Frontier
Generic Frontier implementation.
The SingleHostFrontier will only select URIs from the queues by
iterating over all available queues and added into a priority queue.
The priority is calculated based on the timestamp it should be crawled next.
In contrast to the spyder.core.sqlitequeues module, URIs in this module
are represented as spyder.thrift.gen.ttypes.CrawlUri.
-
class spyder.core.frontier.AbstractBaseFrontier(settings, log_handler, front_end_queues, prioritizer, unique_hash='sha1')[source]
A base class for implementing frontiers.
Basically this class provides the different general methods and
configuration parameters used for frontiers.
-
add_sink(sink)[source]
Add a sink to the frontier. A sink will be responsible for the long
term storage of the crawled contents.
-
add_uri(curi)[source]
Add the specified CrawlUri to the frontier.

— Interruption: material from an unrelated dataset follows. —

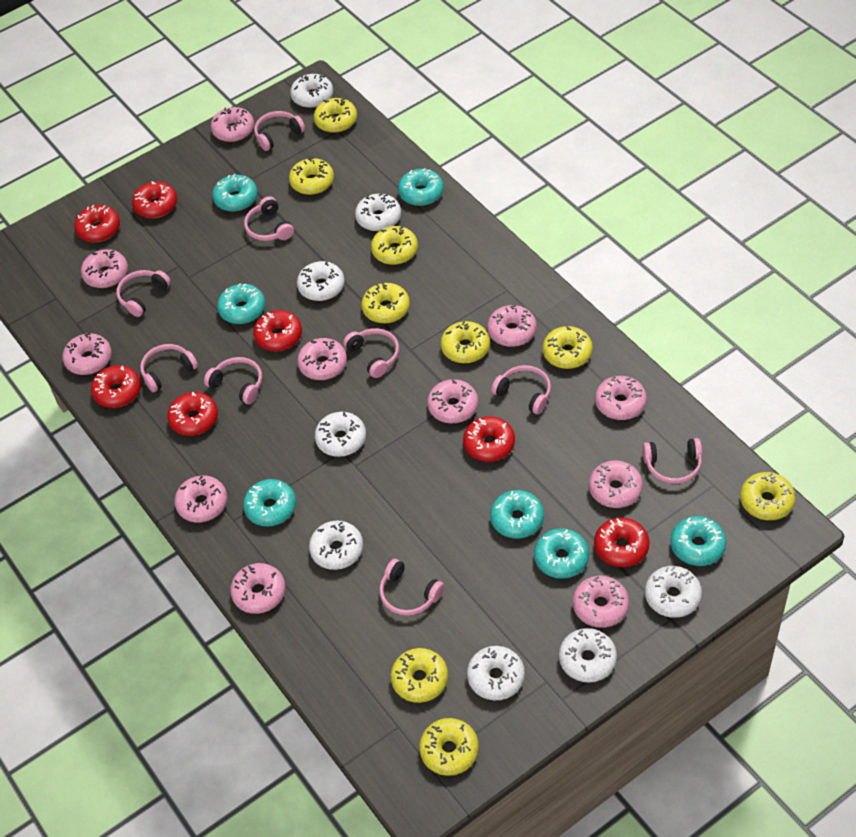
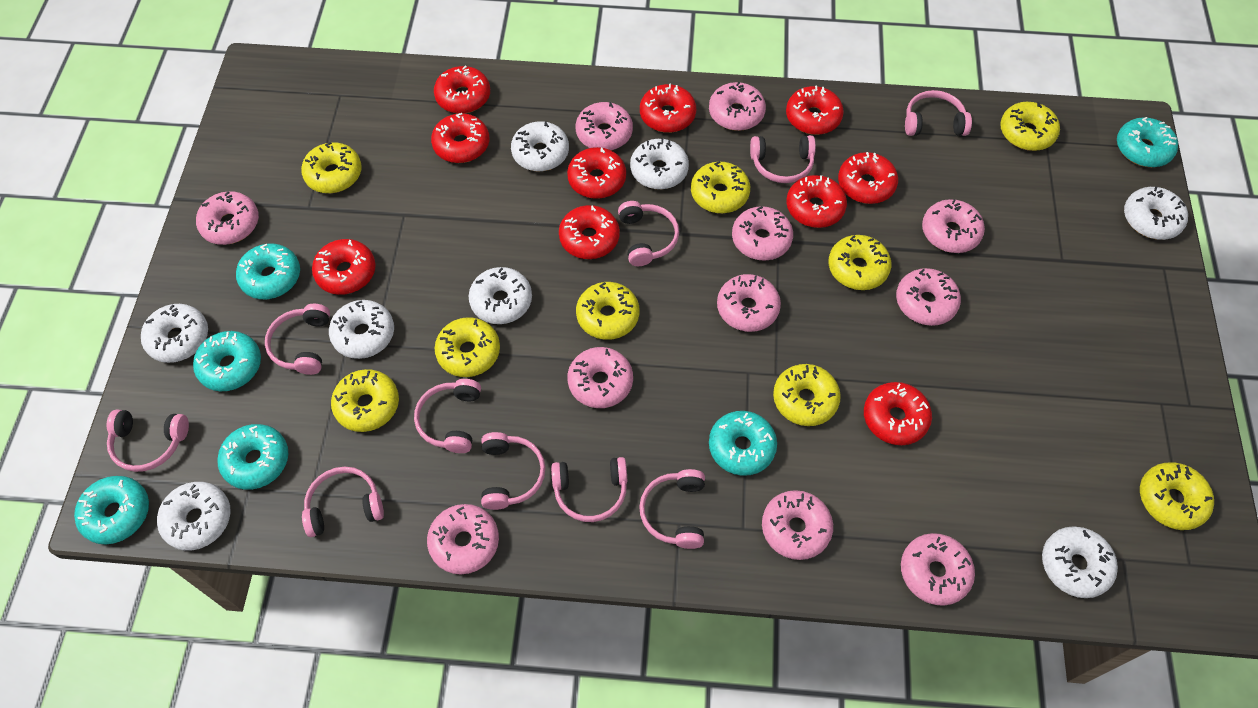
pink headphones: [116,270,171,317] [140,344,198,392] [204,357,262,404] [244,196,294,241] [254,111,305,151] [343,328,399,378] [379,559,444,616] [491,365,551,414] [643,438,702,484] = 9 -> [107,409,189,472] [265,304,330,375] [302,467,384,537] [414,379,481,453] [481,432,545,510] [551,457,627,522] [618,201,679,266] [639,469,705,549] [750,135,816,183] [905,90,972,136] = 10
red donut: [74,205,120,242] [91,365,141,408] [132,181,177,218] [167,392,218,436] [253,310,302,352] [463,416,515,462] [594,517,649,567] = 7 -> [312,239,376,295] [431,113,489,163] [434,65,490,114] [559,205,620,259] [567,147,626,199] [640,84,696,133] [786,85,844,135] [786,175,847,228] [838,152,898,204] [864,382,932,445] = 10
turquoise donut: [212,174,258,211] [217,284,265,324] [243,479,296,526] [398,168,444,206] [490,490,544,539] [534,528,589,579] [670,516,727,566] = 7 -> [74,476,149,545] [193,331,261,391] [217,424,288,490] [236,244,300,299] [709,411,777,476] [1117,117,1178,167] = 6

next_date is a datetime object for the next time the uri should be
crawled.
Note: time based crawling is never strict, it is generally used as some
kind of prioritization.
-
close()[source]
Close the underlying frontend queues.
-
get_next()[source]
Return the next uri scheduled for crawling.
-
process_not_found(curi)[source]
Called when an URL was not found.
This could mean, that the URL has been removed from the server. If so,
do something about it!
Override this method in the actual frontier implementation.
-
process_redirect(curi)[source]
Called when there were too many redirects for an URL, or the site has
note been updated since the last visit.
In the latter case, update the internal uri and increase the priority
level.
-
process_server_error(curi)[source]
Called when there was some kind of server error.
Override this method in the actual frontier implementation.
-
process_successful_crawl(curi)[source]
Called when an URI has been crawled successfully.
curi is a CrawlUri
-
update_uri(curi)[source]
Update a given uri.
-
class spyder.core.frontier.MultipleHostFrontier(settings, log_handler)[source]

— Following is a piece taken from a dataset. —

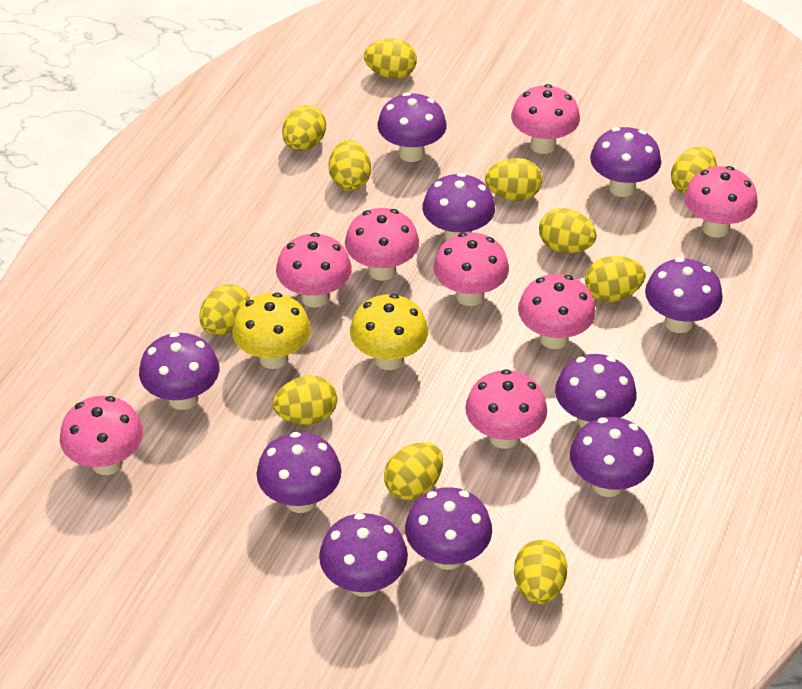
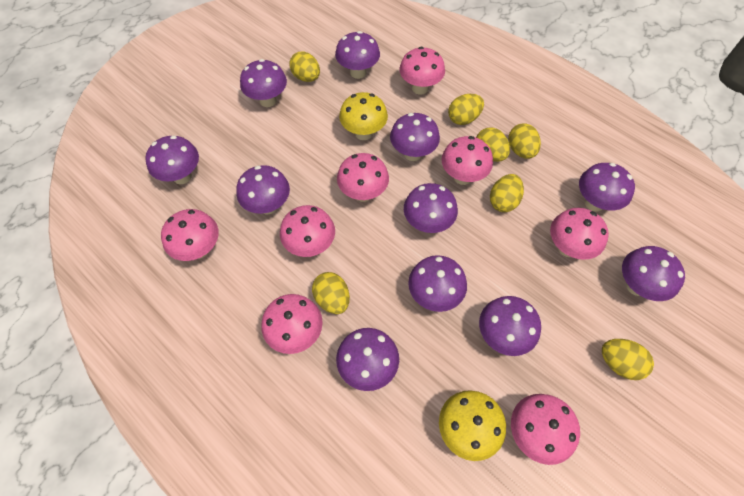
purple mushroom: [139,332,219,410] [257,432,341,513] [319,513,408,597] [377,92,447,162] [405,487,492,570] [422,173,495,241] [555,354,637,428] [570,417,654,497] [590,127,661,197] [645,258,723,333] = 10 -> [145,135,199,184] [236,165,290,214] [240,59,287,107] [335,31,380,79] [336,328,399,391] [390,113,440,161] [404,183,458,233] [408,255,467,312] [479,296,541,356] [579,163,635,212] [622,246,685,301] = 11
yellow egg: [199,284,251,335] [273,375,337,425] [282,105,326,151] [329,140,371,191] [364,38,417,79] [384,442,443,500] [485,158,542,201] [514,540,567,604] [539,208,597,253] [585,256,646,302] [671,147,717,195] = 11 -> [289,51,320,82] [312,272,350,314] [448,94,484,125] [476,127,510,162] [490,174,524,212] [508,123,541,159] [602,339,654,380] = 7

A Frontier for crawling many hosts simultaneously.
-
get_next()[source]
Get the next URI that is ready to be crawled.
-
process_not_found(curi)[source]
The page does not exist anymore!
-
process_redirect(curi)[source]
There was a redirect.
-
process_server_error(curi)[source]
Punish any server errors in the budget for this queue.
-
process_successful_crawl(curi)[source]
Crawling was successful, now update the politeness rules.
-
class spyder.core.frontier.SingleHostFrontier(settings, log_handler)[source]
A frontier for crawling a single host.
-
get_next()[source]
Get the next URI.
Only return the next URI if we have waited enough.
-
process_successful_crawl(curi)[source]
Add the timebased politeness to this frontier.